Car d’abord, une candidature à la députation est une affaire de financement et de grosses dépenses notamment face aux imprévus. Tout dépend de la taille des wilayas, des agglomérations, des régions et de sa démographie. La nouvelle loi sur le régime électoral a voulu mettre des paravents sur l’influence de l’argent dans les choix des candidatures, elle oblige les candidats libres à chercher de l’argent pour financer les premières démarches à travers les quartiers, les cités populaires, les villages et autres hameaux.

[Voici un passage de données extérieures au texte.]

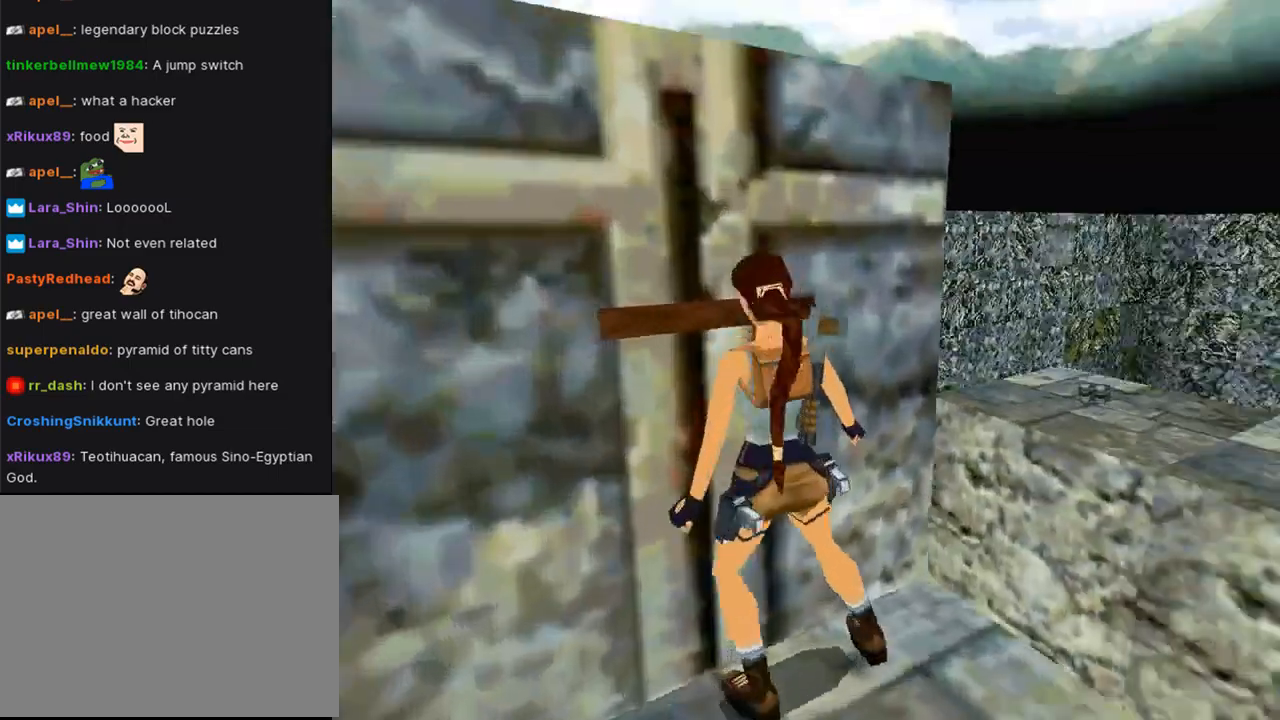
{"buttons": [], "left_stick": "center", "right_stick": "center", "events": [[33, "CROSS", "up"]]}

En dépit des facilitations offertes par l’Etat pour encourager les jeunes à s’intégrer dans la vie politique, à travers la gratuité des salles destinées aux meetings et autre rassemblements, ainsi que la disponibilité des panneaux publicitaires, des candidats trouvent des difficultés pour former leurs listes de candidatures, pour engranger le nombre requis des parrainages.

La crainte de retomber dans les mêmes travers des précédentes expériences pèse lourdement. Certes, il n’y a plus de hiérarchisation, plus de tête de liste, le mode du scrutin a permis à l’électeur d’être libre de choisir le candidat qu’il préfère sur une longue liste. Le gros nabab qui achète les sièges, les candidats, les parrainages et les voix de l’urne le jour du vote, n’existe plus avec le nouveau dispositif.

La représentation proportionnelle au vote préférentiel sur une liste ouverte est un acquis immense pour les jeunes candidats. Or, c’est la confection d’un programme commun, une liste commune et une campagne collective qui deviennent une mission impossible.

Avant, le jeu était fermé pour les ingénieurs, les médecins, les architectes, les enseignants universitaires, les jeunes chercheurs et les intellectuels libres, car les partis politiques les refusaient et s’en méfient. Libérer toute cette énergie de cadres en si peu de temps pour rentabiliser une élection et bien encadrer un futur Parlement est certes louable, comme initiative politique.

L’idée pourrait bien être comme une émanation de l’esprit du hirak populaire et démocratique.
Mais, le temps court dans l’annonce de la dissolution de l’APN et l’organisation des élections législatives anticipées suffiront -il pour changer les mentalités et les pratiques qui ont fait reculer l’Algérie?